*Extract to read*

++++++++

[cisco-voip] Database Layer Change Notification

Wes Sisk wsisk at cisco.com
Mon Apr 27 14:36:14 EDT 2009


Robert,

Great investigation on your part.  Just one question - what CM version?

Given the Tables head/tail/new, I know it's some 4.x version.

Forward:  CM4.x is approaching end of sale and end of software maintenance:
http://www.cisco.com/en/US/products/sw/voicesw/ps556/prod_eol_notices_list.html

This entire architecture is rewritten in CM5, then again in CM6.  CM6 
and 7 are very similar.  CM6 and 7 are pretty stable for this so far, 
much more so than CM4.x.

There have been many incarnations of this problem.  It is the 
responsibility of "database layer monitor service", aupair.exe, on the 
publisher to read entries out of those tables 500 at a time and dispatch 
those to active processes (executables) on nodes within the cluster.  If 
those tables are getting backed up the first question to ask is if 
database layer monitor is running on the publisher.  If aupair.exe is 
intermittently stopping or hanging on your server that only exacerbates 
the condition.  Originally those tables did not have indexes on them so 
the more data in the table the slower things ran.  You can see how this 
becomes a funnel: more->slower->even more->even slower ....  See
Point 1:
CSCsf31622    change notification performance degrades rapidly under load

BUT... aupair.exe should not be stopped so entries in the tables should 
never back up.  If aupair.exe remains running but appears dysfunctional 
I would suspect
Point 2:
CSCse41788    Change Notification Fails - DBLCNQueue Counts Rise - DBL 
Ptr Corruption

This is indicated in the DBL_AUPAIR*.txt traces by something like:
DBL_AUPAIR00004655.txt
09/26/2006 23:52:14.726 DBLAUP|   CConnectionHolder::OpenODBCConnection 
Odbc Connect OdbcDSN [ìÃèw,oft][ODBC SQL Server Driver][SQL 
Server]Changed database context to 'CCM0302'.] GlassHouse 
[ìÃèw,oft][ODBC SQL Server Driver][SQL Server]Changed database context 
to 'CCM0302'.]  m_StaticLatestDSN 
[DSN=CiscoCallManager;SERVER=CM2;DATABASE=CCM0302;Trusted_Connection=yes]

Note the Garbage in the GlassHouse string.  That should be a well formed 
DSN similar to the 'DSN=.*' later in the string.

This defect occurred about twice a year for us so relatively rare, but 
still a concern. We never got to 100% root cause but put in some 
defensive code.  Even after this fix there were subsequent reports.  
There was another defect open for this which I cannot currently locate.


Point 3:
Aupair grabs change notifications from those tables and sends them out 
to processes running on nodes in the cluster via TCP.  We have seen 
those TCP sessions get aborted and otherwise hung causing aupair to hang:
CSCsa64684    Change Notify stops working due to bug in TcpLib

Are you servers separated by a WAN, firewalls, or any TCP inspection 
device that may interrupt TCP sessions?  Are any processes in your 
cluster flapping or crashing so they might not consume their change 
notifications?

++++++++

*Data shown*
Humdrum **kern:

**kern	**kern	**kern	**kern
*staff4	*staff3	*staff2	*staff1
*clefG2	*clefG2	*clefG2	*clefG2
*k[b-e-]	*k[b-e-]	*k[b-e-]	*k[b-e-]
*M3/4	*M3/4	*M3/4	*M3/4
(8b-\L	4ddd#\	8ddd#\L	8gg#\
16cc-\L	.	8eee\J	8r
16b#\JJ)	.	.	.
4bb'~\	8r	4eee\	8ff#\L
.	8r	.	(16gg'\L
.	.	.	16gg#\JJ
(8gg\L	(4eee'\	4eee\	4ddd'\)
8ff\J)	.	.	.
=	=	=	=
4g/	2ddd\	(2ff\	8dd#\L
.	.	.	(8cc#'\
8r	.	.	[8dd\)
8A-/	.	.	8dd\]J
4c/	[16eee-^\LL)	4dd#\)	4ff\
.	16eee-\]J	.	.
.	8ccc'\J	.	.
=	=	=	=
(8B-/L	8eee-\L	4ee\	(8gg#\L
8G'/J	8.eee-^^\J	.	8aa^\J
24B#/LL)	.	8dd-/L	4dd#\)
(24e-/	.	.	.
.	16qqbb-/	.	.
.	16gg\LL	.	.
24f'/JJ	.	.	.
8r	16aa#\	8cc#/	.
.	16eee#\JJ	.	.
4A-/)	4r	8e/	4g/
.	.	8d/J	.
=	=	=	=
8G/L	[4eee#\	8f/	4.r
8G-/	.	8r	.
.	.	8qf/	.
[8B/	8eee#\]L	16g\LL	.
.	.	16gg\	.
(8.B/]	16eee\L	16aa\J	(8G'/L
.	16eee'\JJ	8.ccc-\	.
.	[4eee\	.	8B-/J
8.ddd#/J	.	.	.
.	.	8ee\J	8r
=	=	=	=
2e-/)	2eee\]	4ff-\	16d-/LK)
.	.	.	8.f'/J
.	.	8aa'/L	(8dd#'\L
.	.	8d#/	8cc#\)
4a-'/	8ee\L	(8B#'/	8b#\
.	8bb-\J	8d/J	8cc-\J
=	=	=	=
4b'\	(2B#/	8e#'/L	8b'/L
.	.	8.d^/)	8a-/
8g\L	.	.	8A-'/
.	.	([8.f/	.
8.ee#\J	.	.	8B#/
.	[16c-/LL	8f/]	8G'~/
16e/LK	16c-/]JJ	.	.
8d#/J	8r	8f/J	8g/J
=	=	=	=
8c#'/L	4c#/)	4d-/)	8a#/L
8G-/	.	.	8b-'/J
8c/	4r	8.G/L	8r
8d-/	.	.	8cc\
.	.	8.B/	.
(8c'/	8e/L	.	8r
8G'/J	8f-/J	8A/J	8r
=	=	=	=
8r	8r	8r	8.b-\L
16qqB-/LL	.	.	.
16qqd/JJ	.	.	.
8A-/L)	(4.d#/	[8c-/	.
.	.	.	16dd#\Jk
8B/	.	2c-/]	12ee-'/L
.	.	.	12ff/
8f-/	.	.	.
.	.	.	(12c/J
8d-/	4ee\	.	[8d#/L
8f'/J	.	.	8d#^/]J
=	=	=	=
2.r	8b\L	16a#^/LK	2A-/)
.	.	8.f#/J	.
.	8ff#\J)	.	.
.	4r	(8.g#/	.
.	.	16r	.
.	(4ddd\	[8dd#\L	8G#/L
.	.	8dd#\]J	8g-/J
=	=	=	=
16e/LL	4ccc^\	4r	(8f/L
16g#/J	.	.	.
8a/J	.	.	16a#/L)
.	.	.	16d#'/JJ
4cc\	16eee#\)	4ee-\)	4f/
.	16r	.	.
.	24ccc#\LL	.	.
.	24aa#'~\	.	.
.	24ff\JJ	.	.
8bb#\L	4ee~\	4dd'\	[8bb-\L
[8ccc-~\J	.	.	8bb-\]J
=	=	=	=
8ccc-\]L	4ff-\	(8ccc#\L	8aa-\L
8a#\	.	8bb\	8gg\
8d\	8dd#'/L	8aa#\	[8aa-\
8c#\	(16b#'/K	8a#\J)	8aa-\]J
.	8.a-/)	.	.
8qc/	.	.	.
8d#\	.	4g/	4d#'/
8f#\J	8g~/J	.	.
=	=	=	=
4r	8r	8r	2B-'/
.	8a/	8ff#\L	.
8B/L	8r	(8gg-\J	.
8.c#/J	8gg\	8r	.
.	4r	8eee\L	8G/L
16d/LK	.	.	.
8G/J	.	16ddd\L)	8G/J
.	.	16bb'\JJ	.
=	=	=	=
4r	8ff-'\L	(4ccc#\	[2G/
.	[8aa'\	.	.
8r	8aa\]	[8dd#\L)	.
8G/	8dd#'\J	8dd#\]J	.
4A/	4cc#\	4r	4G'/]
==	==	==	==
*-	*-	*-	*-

++++++++

*The request*
Reproduce word for word the part of the change notification post between "This entire architecture" and "so than CM4.x.", inclusive.

*Reply*
This entire architecture is rewritten in CM5, then again in CM6.  CM6 
and 7 are very similar.  CM6 and 7 are pretty stable for this so far, 
much more so than CM4.x.